Steve House June 11th, 2010 04:05 AM

Quote:

Originally Posted by Sam Houchins II (Post 1537117)
...
I would agree (I know adherence does not require agreement, btw) wholeheartedly with this concept if it were fairly applied across the board. But for some reason, Congress has deemed it in the public's intrerest to compel those same copyright owners to allow people to pay a set, reasonable fee to perform, record, and distribute new audio recordings of those same protected works yet it has left video out in the cold. Even those same legal performances can't be recorded onto video, even if for an historical record purpose. I'm suggesting that logically, if the performance is legal, then it should be legal to videographically make an historical record of the event, and payment be made to the copyright holder again in a similar fashion as a mechanical license is compelled to be made available.

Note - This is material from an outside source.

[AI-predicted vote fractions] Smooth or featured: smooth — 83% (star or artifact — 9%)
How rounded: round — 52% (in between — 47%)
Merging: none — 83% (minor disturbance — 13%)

The key element is that a performance is not a derivative work that can carry its own copyright - performances are not copyrightable at all - but a film or video recording of the performance is.

Quote:

The business that typically provides space for events like weddings/receptions should hold blanket performance licenses to cover their own rears because they're as much responsible for music being played in their establishment as those actually performing/playing the music, and apparently it's actually the business that's more often than not the party sued, if there's suing to be done...
and
Personal use allows for an audience of, "a normal circle of a family and its social acquaintances." I'd like it to be demonstrated why a wedding/reception would not fall under the category of an event solely attended by, "a normal circle of a family and its social acquaintances," and therefore allow for one of those in the, "normal circle of a family and its social acquaintances," to either perform music for that, "normal circle of a family and its social acquaintances," or to play personal legal copies of music for that, "normal circle of a family and its social acquaintances."...
A venue or a hired DJ that provides music does not qualify as "personal use." Rather it is a commercial music service that is being offered to the general public. The fact that you have contracted with them to provide music to your personal circle of friends and family does not mean that the music becomes your music offered by you to your personal friends and family. It still the commercial distribution of music and you are just one of the presumably many clients who avail themselves of those services. If you invite people into your home and play music for them from your personal library, no problem. If one of the guests acts as DJ, still no problem. But if you hire a DJ to come in and bring HIS library, he is a commercial vendor of entertainment, the music is no longer being used for the personal entertainment by the owner of the recordings, and he needs to license the music he plays for you. The fact he is playing it for invited guests at a private gathering doesn't change that or make it the personal use of the party hosts. The licensing is not your responsibility but the DJ's. Remember that buying a CD only gives you ownership of the physical plastic disk and a license to listen to the music recorded on it - you acquire no ownership or performance rights to the music itself.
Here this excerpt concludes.